MATERIAL FOR THIS EXERCISE:
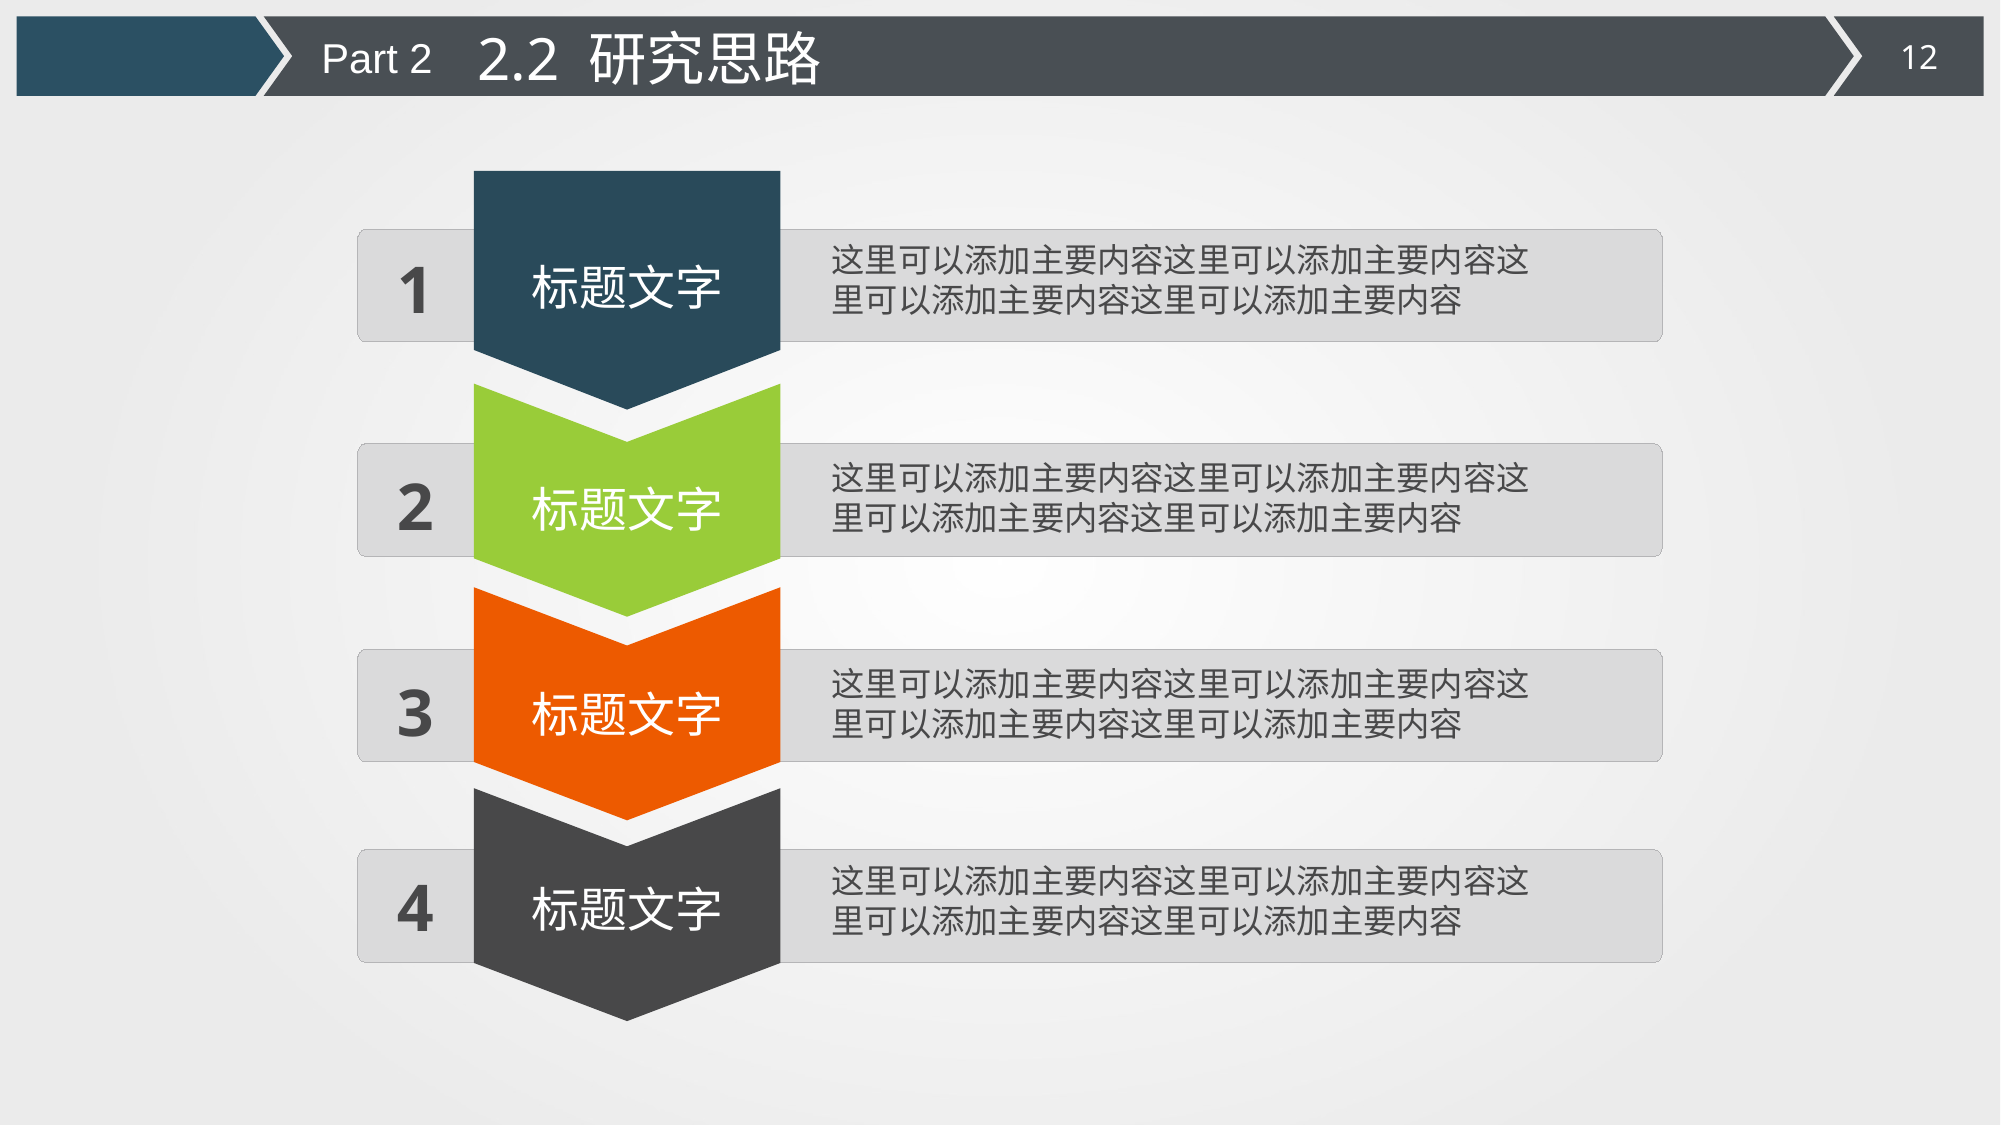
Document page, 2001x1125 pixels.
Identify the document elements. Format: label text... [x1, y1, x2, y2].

text_box [781, 443, 1663, 557]
text_box [473, 170, 781, 410]
text_box [781, 229, 1663, 342]
text_box [473, 587, 781, 821]
text_box 标题文字 [479, 471, 776, 545]
text_box 1 [365, 241, 466, 335]
text_box [781, 649, 1663, 762]
text_box 标题文字 [479, 677, 776, 751]
text_box 2.2 研究思路 [462, 14, 837, 100]
text_box 这里可以添加主要内容这里可以添加主要内容这里可以添加主要内容这里可以添加主要内容 [816, 449, 1569, 545]
text_box 2 [365, 458, 466, 552]
text_box [357, 849, 473, 963]
text_box [473, 383, 781, 617]
text_box [357, 649, 473, 762]
text_box 3 [365, 664, 466, 757]
text_box 这里可以添加主要内容这里可以添加主要内容这里可以添加主要内容这里可以添加主要内容 [816, 852, 1569, 948]
text_box [357, 443, 473, 557]
text_box 这里可以添加主要内容这里可以添加主要内容这里可以添加主要内容这里可以添加主要内容 [816, 232, 1569, 327]
text_box [473, 788, 781, 1022]
text_box Part 2 [272, 24, 448, 90]
text_box [357, 229, 473, 342]
text_box 标题文字 [479, 872, 776, 945]
text_box 这里可以添加主要内容这里可以添加主要内容这里可以添加主要内容这里可以添加主要内容 [816, 655, 1569, 751]
text_box 4 [365, 859, 466, 952]
text_box 标题文字 [479, 249, 776, 323]
picture [0, 0, 2001, 1125]
text_box [781, 849, 1663, 963]
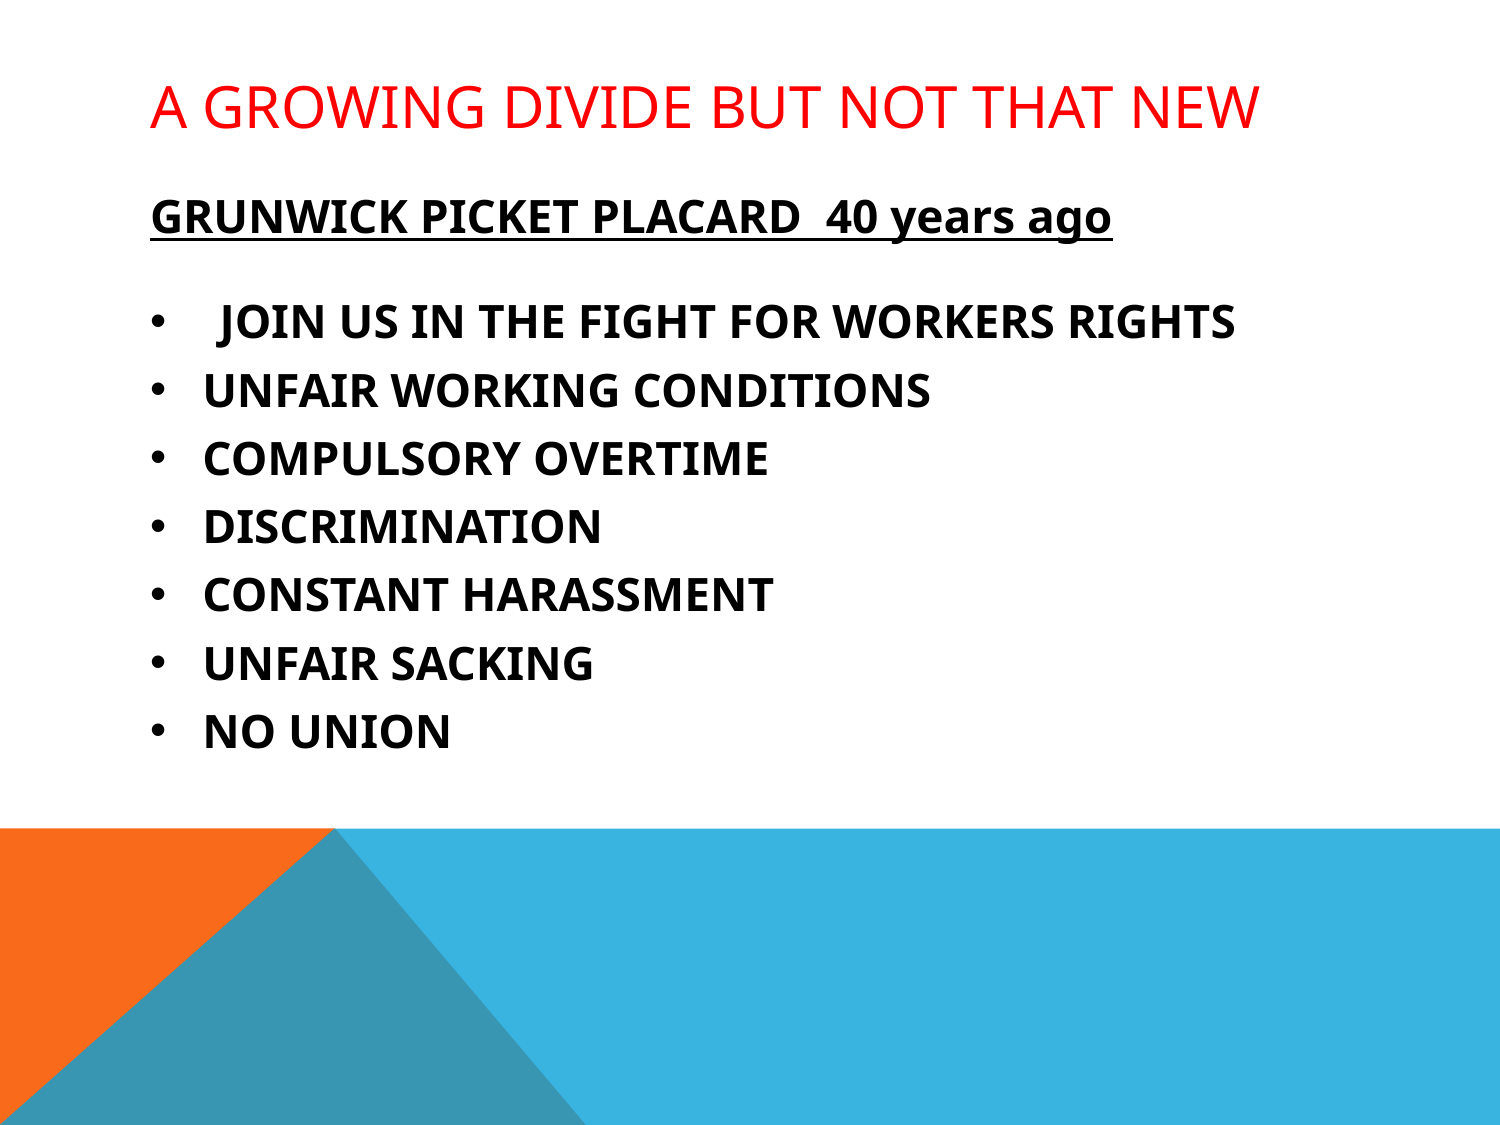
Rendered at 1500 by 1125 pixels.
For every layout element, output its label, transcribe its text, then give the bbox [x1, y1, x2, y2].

title A GROWING DIVIDE BUT NOT THAT NEW [135, 60, 1369, 150]
list GRUNWICK PICKET PLACARD 40 years ago JOIN US IN THE FIGHT FOR WORKERS RIGHTS UNFAIR WORKING CONDITIONS COMPULSORY OVERTIME DISCRIMINATION CONSTANT HARASSMENT UNFAIR SACKING NO UNION [135, 180, 1369, 768]
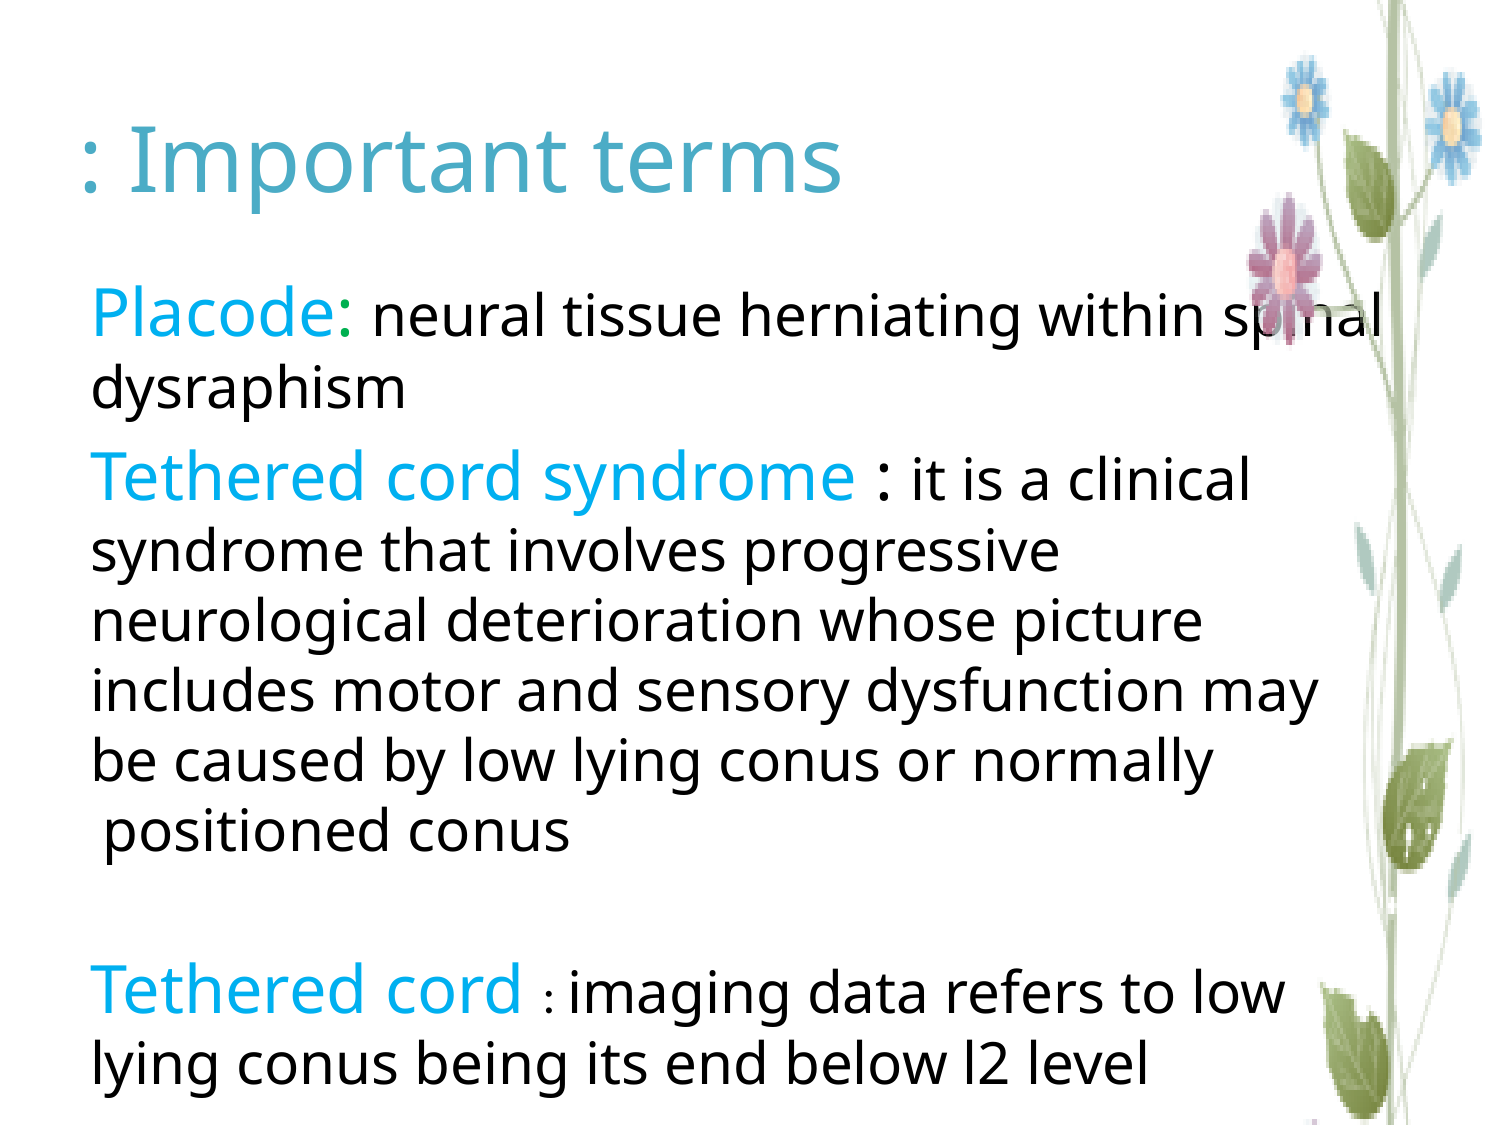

EXERCISE: Leave out the pictures and return the listing exactly.

RESPONSE BELOW:
Document page, 2001x1125 pixels.
Identify the document elements. Format: label text... [x1, y1, x2, y2].

text_box [781, 443, 1663, 557]
text_box [473, 170, 781, 410]
text_box [781, 229, 1663, 342]
text_box [473, 587, 781, 821]
text_box 标题文字 [479, 471, 776, 545]
text_box 1 [365, 241, 466, 335]
text_box [781, 649, 1663, 762]
text_box 标题文字 [479, 677, 776, 751]
text_box 2.2 研究思路 [462, 14, 837, 100]
text_box 这里可以添加主要内容这里可以添加主要内容这里可以添加主要内容这里可以添加主要内容 [816, 449, 1569, 545]
text_box 2 [365, 458, 466, 552]
text_box [357, 849, 473, 963]
text_box [473, 383, 781, 617]
text_box [357, 649, 473, 762]
text_box 3 [365, 664, 466, 757]
text_box 这里可以添加主要内容这里可以添加主要内容这里可以添加主要内容这里可以添加主要内容 [816, 852, 1569, 948]
text_box [357, 443, 473, 557]
text_box 这里可以添加主要内容这里可以添加主要内容这里可以添加主要内容这里可以添加主要内容 [816, 232, 1569, 327]
text_box [473, 788, 781, 1022]
text_box Part 2 [272, 24, 448, 90]
text_box [357, 229, 473, 342]
text_box 标题文字 [479, 872, 776, 945]
text_box 这里可以添加主要内容这里可以添加主要内容这里可以添加主要内容这里可以添加主要内容 [816, 655, 1569, 751]
text_box 4 [365, 859, 466, 952]
text_box 标题文字 [479, 249, 776, 323]
picture [0, 0, 2001, 1125]
text_box [781, 849, 1663, 963]
Rendered at 1500 by 1125 pixels.
For every layout element, output its label, transcribe its text, then give the bbox [x1, y1, x2, y2].

title A GROWING DIVIDE BUT NOT THAT NEW [135, 60, 1369, 150]
list GRUNWICK PICKET PLACARD 40 years ago JOIN US IN THE FIGHT FOR WORKERS RIGHTS UNFAIR WORKING CONDITIONS COMPULSORY OVERTIME DISCRIMINATION CONSTANT HARASSMENT UNFAIR SACKING NO UNION [135, 180, 1369, 768]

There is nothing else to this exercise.